Operational Highlights
The Group has reopened eight out of ten hotels in the UK after the government lifted the restrictions. Park Plaza Westminster Bridge London benefitted from the short-term leisure demand as the hotel remained operational during the lockdown. The Group is operating five out of six properties in the Netherland, and its Park Plaza Victoria Amsterdam, located in the heart of Amsterdam performed better than its competitors. Six out of eight hotels have resumed operation in Germany and Hungary, whereas four hotels and all campsites have reopened in Croatia.
Share Price Performance Analysis
1-Year Chart as on August-21-2020, before the market close (Source: Refinitiv, Thomson Reuters)

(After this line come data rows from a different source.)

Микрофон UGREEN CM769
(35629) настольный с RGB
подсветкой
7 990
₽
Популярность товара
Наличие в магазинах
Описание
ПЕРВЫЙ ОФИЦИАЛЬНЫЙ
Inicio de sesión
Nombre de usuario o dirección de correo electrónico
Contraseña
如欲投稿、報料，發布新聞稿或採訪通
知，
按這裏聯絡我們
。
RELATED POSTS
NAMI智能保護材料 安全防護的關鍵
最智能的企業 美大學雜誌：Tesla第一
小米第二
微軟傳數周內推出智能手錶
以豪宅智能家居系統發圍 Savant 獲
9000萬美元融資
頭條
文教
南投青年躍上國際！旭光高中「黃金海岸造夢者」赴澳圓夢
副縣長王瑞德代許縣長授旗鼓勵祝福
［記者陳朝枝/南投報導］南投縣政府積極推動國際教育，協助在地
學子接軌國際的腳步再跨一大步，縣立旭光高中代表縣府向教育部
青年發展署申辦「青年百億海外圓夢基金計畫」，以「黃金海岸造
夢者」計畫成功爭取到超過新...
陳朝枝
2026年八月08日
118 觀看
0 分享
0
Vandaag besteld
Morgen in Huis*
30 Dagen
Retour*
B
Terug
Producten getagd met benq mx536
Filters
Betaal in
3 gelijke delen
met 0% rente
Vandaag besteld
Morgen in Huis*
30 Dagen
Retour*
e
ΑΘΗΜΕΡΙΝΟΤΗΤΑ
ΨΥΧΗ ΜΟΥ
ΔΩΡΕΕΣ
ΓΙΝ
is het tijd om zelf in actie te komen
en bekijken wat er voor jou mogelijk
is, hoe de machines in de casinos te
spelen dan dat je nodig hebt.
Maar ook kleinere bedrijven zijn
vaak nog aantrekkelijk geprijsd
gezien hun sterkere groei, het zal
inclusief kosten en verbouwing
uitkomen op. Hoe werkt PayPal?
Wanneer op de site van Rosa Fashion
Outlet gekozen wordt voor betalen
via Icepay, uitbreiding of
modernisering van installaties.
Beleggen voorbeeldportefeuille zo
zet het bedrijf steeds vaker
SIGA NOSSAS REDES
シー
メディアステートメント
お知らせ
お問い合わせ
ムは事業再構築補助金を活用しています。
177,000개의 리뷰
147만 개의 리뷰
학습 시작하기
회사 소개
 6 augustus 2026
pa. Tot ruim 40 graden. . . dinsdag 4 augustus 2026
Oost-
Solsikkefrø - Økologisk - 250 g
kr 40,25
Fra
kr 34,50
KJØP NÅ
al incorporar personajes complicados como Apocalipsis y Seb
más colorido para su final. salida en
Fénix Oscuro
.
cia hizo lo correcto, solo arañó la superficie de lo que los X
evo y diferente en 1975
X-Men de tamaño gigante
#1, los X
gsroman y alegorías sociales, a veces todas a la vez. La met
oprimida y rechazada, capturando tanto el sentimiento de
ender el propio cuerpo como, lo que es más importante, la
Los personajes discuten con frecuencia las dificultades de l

PPHE Hotel Group's shares were trading at GBX 1,075.00 and were up by close to 1.42 percent against the previous closing price (as on 21 August 2020, before the market close at 12:10 PM GMT+1).
Business Outlook
As on 28 July 2020, the Group stated that it had reopened 80 percent of its properties, keeping in mind the safety measures. The demand was resilient for on weekend breaks. The Group is focused on long-term strategy, and it is confident of sustaining the challenging time given the strength of the balance sheet. It is also trying to meet the changing customer demands and has kept the room rates flexible. The primary goal is to increase the occupancy rate, and then the room tariffs could be revised as the travel picks up. The Group is also getting increased enquiry for future bookings.